Despite the fact that diplomatic representatives from the United States, Great Britain and Holland had put pressure on the government of Sudan to respect freedom of religion, including changing one’s faith, under international law the Sudan Constitution, the judge did not back down, not even an inch.
At the beginning of the trial, Daniel, my husband, Sudanese by birth and naturalised American citizen, was confident that it was only a misunderstanding. However, as time passed, he was challenged with the local governments’ intransigence, a deaf and hard attitude perfectly embodied by the president who responded to the ambassadors’ appeal with complete indifference, on the limit of “diplomatic boorishness”, merely stating that judiciary power was autonomous and separate from political power. Therefore, in brief, the government did not intervene.

It didn’t matter that the charges against me were based on accusations by a complete stranger, a man who said he was my brother but whom I had never seen before. And my version didn’t matter either: the fact that I didn’t know that my father was Muslim seeing as he had abandoned my mother and I when I was six years old and so I had no idea that I had committed apostasy. In Muslim countries, religion is passed down from the father’s side and whether I knew my father’s religion or not and had been raised as a Christian didn’t make me less guilty. Sharia law does not allow for ignorance.
Furthermore, I married a Christian so I was also guilty of adultery: a Muslim woman can only marry a Muslim, marriage to a man of another faith is not only inadmissible and not recognised, it is punishable.
Sometime before that, a delegation from the Muslim Scholar Association, that included local imams and religious representatives, paid me a visit in prison. They were not aggressive nor threatening, but they came down on me very hard. They used tones and made assertions that were just as persuasive. They told me they could speak on my behalf in court, they recited passages from the Koran and they invited me to pray with them, arguing that Islam was the most just and compassionate religion and that if I embraced Muhammad’s religion again, I would be awarded with a life rich in satisfaction.

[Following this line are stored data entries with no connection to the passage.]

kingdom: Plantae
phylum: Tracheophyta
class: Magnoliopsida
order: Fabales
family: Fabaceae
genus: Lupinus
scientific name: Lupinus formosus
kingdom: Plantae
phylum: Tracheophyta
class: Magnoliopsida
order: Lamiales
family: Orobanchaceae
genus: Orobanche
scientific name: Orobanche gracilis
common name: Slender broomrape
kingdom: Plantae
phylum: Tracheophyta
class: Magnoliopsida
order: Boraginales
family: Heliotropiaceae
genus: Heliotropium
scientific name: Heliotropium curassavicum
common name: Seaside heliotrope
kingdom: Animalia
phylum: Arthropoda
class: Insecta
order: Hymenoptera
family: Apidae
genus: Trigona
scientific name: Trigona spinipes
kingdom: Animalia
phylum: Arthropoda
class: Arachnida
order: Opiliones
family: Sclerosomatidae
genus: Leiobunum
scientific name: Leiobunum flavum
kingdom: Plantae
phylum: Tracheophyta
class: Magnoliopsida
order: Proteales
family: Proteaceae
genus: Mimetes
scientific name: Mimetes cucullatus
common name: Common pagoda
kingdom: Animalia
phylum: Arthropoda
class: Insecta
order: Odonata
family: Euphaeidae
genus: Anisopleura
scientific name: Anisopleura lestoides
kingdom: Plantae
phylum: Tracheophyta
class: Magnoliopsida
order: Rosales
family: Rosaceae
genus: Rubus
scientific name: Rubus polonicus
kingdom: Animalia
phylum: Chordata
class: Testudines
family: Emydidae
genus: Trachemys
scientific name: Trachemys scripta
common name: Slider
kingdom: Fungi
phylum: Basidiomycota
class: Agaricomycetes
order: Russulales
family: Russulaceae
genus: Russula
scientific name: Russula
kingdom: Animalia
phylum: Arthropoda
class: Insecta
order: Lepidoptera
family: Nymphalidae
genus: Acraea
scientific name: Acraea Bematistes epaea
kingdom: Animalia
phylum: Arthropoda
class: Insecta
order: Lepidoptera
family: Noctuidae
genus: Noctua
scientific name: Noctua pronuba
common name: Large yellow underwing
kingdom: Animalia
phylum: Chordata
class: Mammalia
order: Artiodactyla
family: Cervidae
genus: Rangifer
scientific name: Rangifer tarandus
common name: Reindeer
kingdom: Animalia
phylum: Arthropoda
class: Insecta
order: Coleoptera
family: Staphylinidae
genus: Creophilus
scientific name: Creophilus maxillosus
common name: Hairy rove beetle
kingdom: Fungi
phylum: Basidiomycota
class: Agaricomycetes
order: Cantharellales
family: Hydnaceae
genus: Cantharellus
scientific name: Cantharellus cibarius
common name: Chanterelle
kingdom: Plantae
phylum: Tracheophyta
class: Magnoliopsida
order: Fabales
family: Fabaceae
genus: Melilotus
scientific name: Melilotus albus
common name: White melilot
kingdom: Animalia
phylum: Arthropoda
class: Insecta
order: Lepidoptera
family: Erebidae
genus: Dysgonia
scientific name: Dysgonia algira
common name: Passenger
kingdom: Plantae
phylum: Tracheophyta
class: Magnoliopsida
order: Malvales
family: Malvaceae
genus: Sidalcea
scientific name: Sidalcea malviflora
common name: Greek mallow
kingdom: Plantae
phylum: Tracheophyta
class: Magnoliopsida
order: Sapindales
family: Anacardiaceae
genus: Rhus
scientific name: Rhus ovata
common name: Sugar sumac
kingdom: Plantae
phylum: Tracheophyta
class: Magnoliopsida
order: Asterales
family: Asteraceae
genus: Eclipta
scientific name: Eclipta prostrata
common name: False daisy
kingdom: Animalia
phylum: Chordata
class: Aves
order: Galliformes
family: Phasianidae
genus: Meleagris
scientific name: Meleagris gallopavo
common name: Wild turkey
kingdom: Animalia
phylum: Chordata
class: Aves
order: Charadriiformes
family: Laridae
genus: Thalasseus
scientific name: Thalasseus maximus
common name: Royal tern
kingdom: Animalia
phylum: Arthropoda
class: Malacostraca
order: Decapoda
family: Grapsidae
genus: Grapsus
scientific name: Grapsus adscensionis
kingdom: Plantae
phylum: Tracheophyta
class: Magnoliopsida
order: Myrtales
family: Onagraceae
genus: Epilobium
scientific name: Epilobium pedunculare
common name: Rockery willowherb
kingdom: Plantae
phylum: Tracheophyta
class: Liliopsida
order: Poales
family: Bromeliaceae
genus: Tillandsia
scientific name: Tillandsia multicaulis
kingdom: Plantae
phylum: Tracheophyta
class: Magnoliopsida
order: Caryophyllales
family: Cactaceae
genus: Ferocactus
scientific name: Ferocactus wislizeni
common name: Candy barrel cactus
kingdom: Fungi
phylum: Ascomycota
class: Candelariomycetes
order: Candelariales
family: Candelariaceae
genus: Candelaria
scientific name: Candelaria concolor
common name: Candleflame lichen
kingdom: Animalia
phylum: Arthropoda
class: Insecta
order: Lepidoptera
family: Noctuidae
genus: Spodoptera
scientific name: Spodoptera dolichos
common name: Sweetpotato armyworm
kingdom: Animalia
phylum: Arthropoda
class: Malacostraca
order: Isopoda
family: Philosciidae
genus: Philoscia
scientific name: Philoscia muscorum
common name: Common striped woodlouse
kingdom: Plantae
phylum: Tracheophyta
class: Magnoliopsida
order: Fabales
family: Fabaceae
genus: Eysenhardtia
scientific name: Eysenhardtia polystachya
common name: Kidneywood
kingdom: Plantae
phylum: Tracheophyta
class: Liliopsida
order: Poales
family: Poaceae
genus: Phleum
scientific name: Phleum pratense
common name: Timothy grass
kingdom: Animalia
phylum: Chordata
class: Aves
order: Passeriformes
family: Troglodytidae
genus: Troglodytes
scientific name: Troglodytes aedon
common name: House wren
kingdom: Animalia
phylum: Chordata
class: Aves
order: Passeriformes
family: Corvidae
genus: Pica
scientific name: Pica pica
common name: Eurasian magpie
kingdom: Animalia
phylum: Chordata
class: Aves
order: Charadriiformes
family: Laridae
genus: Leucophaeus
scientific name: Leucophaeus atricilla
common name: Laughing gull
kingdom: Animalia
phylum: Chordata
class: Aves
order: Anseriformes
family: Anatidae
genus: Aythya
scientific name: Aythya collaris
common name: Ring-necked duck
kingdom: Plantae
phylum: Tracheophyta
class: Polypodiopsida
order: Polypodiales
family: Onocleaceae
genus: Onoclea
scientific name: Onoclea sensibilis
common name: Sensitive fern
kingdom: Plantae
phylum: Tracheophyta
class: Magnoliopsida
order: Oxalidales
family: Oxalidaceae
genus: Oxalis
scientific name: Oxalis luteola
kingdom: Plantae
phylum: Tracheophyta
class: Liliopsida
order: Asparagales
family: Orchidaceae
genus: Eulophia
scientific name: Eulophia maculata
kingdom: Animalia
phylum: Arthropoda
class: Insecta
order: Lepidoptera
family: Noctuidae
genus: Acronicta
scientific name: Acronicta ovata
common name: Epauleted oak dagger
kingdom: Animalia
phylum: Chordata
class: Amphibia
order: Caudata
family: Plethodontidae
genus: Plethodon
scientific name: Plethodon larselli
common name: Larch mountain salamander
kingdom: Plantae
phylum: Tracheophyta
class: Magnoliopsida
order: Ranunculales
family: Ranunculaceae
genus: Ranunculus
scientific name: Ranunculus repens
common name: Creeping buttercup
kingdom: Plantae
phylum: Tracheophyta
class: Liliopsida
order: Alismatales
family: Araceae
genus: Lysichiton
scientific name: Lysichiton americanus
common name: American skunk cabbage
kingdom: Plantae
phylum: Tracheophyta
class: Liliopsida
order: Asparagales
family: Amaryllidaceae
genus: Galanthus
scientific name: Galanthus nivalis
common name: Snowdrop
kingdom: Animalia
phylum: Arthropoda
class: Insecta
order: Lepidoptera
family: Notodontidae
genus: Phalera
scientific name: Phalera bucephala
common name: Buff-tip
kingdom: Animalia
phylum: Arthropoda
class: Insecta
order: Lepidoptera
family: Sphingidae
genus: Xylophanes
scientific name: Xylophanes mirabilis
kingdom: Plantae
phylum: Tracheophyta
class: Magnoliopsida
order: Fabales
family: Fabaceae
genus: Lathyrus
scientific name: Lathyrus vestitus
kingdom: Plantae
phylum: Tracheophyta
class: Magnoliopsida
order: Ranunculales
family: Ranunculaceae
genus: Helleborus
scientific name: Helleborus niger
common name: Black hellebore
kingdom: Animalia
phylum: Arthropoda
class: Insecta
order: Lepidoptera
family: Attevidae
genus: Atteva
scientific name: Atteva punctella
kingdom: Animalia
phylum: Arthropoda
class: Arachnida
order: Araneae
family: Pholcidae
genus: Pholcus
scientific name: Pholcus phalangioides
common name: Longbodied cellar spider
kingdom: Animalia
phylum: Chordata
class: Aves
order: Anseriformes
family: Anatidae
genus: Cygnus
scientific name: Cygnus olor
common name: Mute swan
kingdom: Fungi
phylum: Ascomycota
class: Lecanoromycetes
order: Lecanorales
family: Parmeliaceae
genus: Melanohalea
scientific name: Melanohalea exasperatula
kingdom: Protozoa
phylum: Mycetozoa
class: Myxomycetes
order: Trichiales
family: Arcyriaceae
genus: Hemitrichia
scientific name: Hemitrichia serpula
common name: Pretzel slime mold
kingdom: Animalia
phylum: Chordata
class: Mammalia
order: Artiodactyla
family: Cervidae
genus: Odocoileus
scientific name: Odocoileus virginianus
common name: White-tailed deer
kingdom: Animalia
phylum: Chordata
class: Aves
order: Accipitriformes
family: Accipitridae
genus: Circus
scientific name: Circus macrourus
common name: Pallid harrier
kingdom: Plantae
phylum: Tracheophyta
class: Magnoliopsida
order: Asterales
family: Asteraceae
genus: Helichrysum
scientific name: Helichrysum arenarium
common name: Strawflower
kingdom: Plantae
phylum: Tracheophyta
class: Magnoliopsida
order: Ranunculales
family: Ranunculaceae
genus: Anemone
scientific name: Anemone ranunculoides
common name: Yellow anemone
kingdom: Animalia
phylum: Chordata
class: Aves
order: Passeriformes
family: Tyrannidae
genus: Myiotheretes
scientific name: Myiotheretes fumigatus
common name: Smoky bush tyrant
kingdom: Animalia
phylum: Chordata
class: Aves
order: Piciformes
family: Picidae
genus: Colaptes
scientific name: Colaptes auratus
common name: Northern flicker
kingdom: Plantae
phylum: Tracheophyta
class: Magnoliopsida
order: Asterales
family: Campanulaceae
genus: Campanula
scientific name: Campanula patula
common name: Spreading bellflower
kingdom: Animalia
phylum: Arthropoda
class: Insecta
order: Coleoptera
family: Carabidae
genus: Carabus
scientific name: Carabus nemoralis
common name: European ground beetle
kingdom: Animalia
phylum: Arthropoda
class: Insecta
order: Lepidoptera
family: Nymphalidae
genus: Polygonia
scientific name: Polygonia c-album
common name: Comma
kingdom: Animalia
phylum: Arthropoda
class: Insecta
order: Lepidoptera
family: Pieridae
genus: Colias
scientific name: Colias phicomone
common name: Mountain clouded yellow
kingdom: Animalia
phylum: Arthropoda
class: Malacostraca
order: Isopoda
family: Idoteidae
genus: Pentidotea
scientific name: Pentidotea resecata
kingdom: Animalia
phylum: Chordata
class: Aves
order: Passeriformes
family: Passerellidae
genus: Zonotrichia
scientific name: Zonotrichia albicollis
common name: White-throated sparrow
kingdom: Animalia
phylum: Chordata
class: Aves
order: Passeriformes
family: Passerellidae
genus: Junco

After he sentenced me, Judge Abbas Mohammed Al-Khalifa suspended the sentence and offered me a sort of deal, “We will give you three days to return to Islam,” he said. “If you do so, we will drop the charges against you.” Seventy-two hours later, on 15 May 2014, he wanted to see me. It was a difficult moment, the hardest since the police knocked on my door and took me and my son to prison three months earlier on 17 February.
The judge, dressed in black, with a harsh expression on his face, incapable of showing emotions and even less empathy, asked me what I had decided, whether I had accepted his offer. I refused. He insisted. We went on like this for about forty minutes but I never wavered for a moment. I knew what was at risk and what I would get if I gave in to his demands, but I could not betray my religion, the thing that had made me who I was and gave my every breath meaning. My faith was my strength, my support, the light that shone on my darkest moments. I was sure that the Lord would not abandon me and that he would be by my side until my last breath.

During the reading of the judgement, Judge Al-Khalifa stressed the fact that he had given me three days to recant Christianity but that I had refused. For this reason, he concluded, because I did not appreciate the court’s  concession and did not return to Islam, I deserved a severe penalty.I listened without ever lowering my gaze, while outside the courthouse, a small group of extremists heard the sentence and celebrated with shouts of “Allah Akbar”, “God is great”.
In that moment, I didn’t know I was a symbol, and it didn’t matter to me. All I was thinking about was my husband, my little Martin and the life growing inside of me. I was thinking that two words would have been enough to wake me from that nightmare and get back to a normal life. But I knew I would never say them. Not then not ever. I would have taken any punishment to defend my dignity and defend the right to the freedom and choice of religion. Whatever it might be.